> **Text passage**:
########

U.N. officials, meanwhile, strongly defended the body's role as the only one in which every country has an equal voice. Robert Orr, U.N. assistant secretary-general for policy, noted that African nations, the least-developed country bloc, and the small island states ultimately agreed to the Copenhagen Accord.
"This is a very diverse group," he said. "This is not the kind of process that one would see if this was just the major economies." Orr said that some of the world's largest countries "were influenced very directly by many of the small players."
"Because this was a U.N. process, everyone could have a foot in the door and make their points and could carry their points," he said.
Environmental activists who work closely with the U.N. process appeared divided in the roller-coaster hours before a final decision.
Alden Meyer, climate policy director for the Union of Concerned Scientists, said the United Nations "clearly has its flaws," namely "the ability of certain players to bring the whole process to a halt." Meyer said he and others were asking themselves, as they watched the fights play out, "what are the ramifications of what happened here for the broader multilateral process?"
Doubts about the U.N. process by an insider
Even Michael Zammit Cutajar of Malta, who chairs a key U.N. climate panel, said he suffers doubts about the process.
"It's tough to keep the belief in it," Cutajar told E&E. But, he said, "I don't see any other [process] that can bring the world together. This has to be done with everybody in it."
Elliot Diringer, vice president of international strategies for the Pew Center on Global Climate Change, said it's inconsistent for lawmakers to call for working outside the U.N. process while insisting that America can't act before India, China or other countries.
Meanwhile, a legally binding emissions agreement just among the Major Economies Forum members might deliver the action the atmosphere needs but fail to address equity issues for vulnerable countries.
"We have this established forum, and countries attach great importance to it," Diringer said. The MEF, he said, "suffers legitimacy problems because it excludes the victims ... who have a genuine stake and want a seat at the table."

########

Stored items:
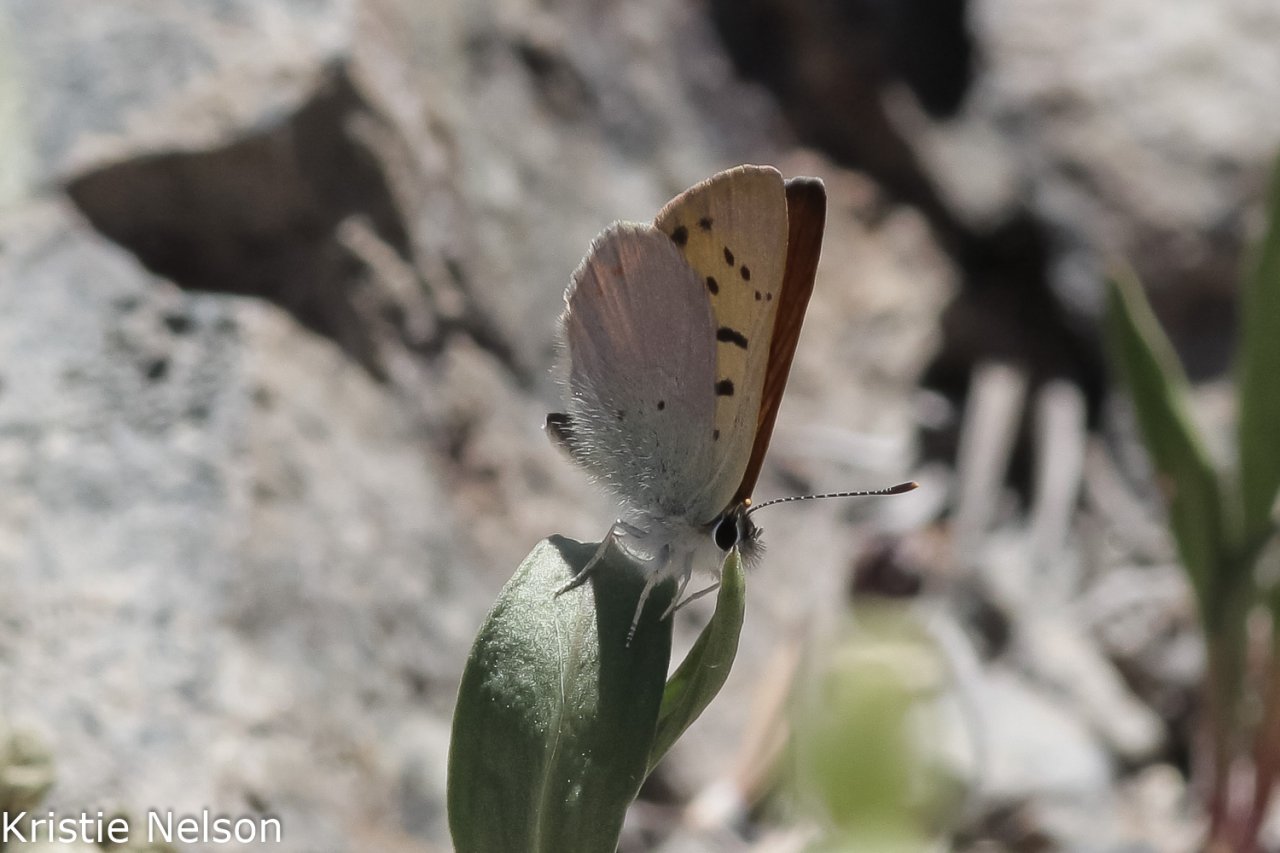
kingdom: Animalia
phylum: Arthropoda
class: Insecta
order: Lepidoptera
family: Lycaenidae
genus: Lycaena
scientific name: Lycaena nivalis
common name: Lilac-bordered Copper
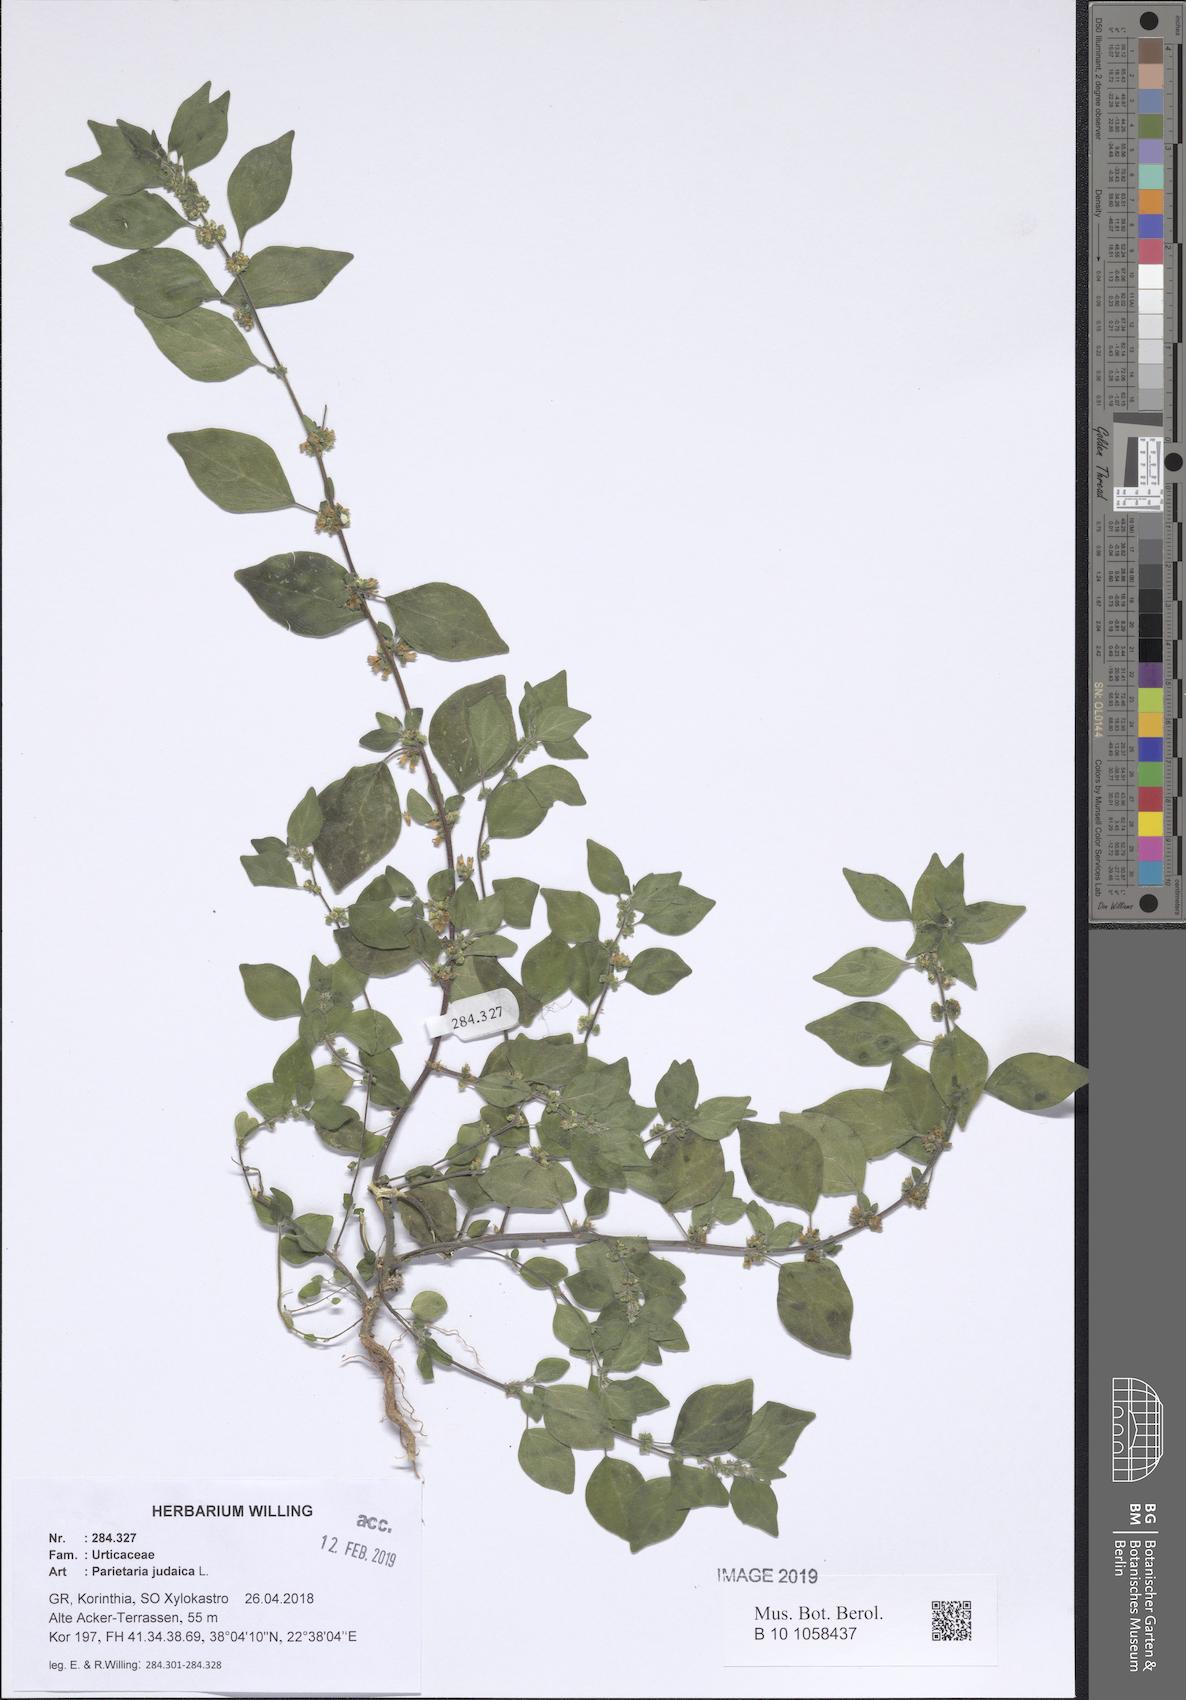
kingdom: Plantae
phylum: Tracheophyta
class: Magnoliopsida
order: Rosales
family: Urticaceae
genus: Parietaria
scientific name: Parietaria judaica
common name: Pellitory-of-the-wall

########

> **What is being asked**:
Keep writing the news piece on doubts about the U.N. climate talks, picking up after its last paragraph.

> **Answer section**:
Small countries feel 'railroaded'
Saleem Huq, a leading advocate of developing countries in the climate talks, faulted rich countries for going outside the U.N. process. While about 30 leaders met, many representing blocs of nations like the African group or small island states, none were given time to go back and sell the Copenhagen Accord to their constituents before it was presented to the entire body as a fait accompli. In actuality, all 193 countries were going to be asked to vote to adopt it.
Indeed, even countries that ultimately backed the plan fumed for hours. Sitting at a table outside the plenary session near midnight Friday, a group of leaders from Bangladesh said they were furious that leaders -- and news reports -- were discussing the Copenhagen Accord as if it were already a done deal.
Large countries, Huq said, "totally disregarded the legitimacy of the process and railroaded the smaller countries." They blocked movement for hours with parliamentary moves, he said, "using the only weapon left of the poor and vulnerable."
Huq acknowledged that the U.N. process is inefficient. But, he argued, "it is legitimate, and efficiency doesn't override legitimacy."
That could be the battle of the coming year. Levi said small countries might have to decide if they want a voice at the table, or a solution to atmospheric warming.
"It's important for countries to have a voice, but it is not critical for countries to have a voice on every issue," he said.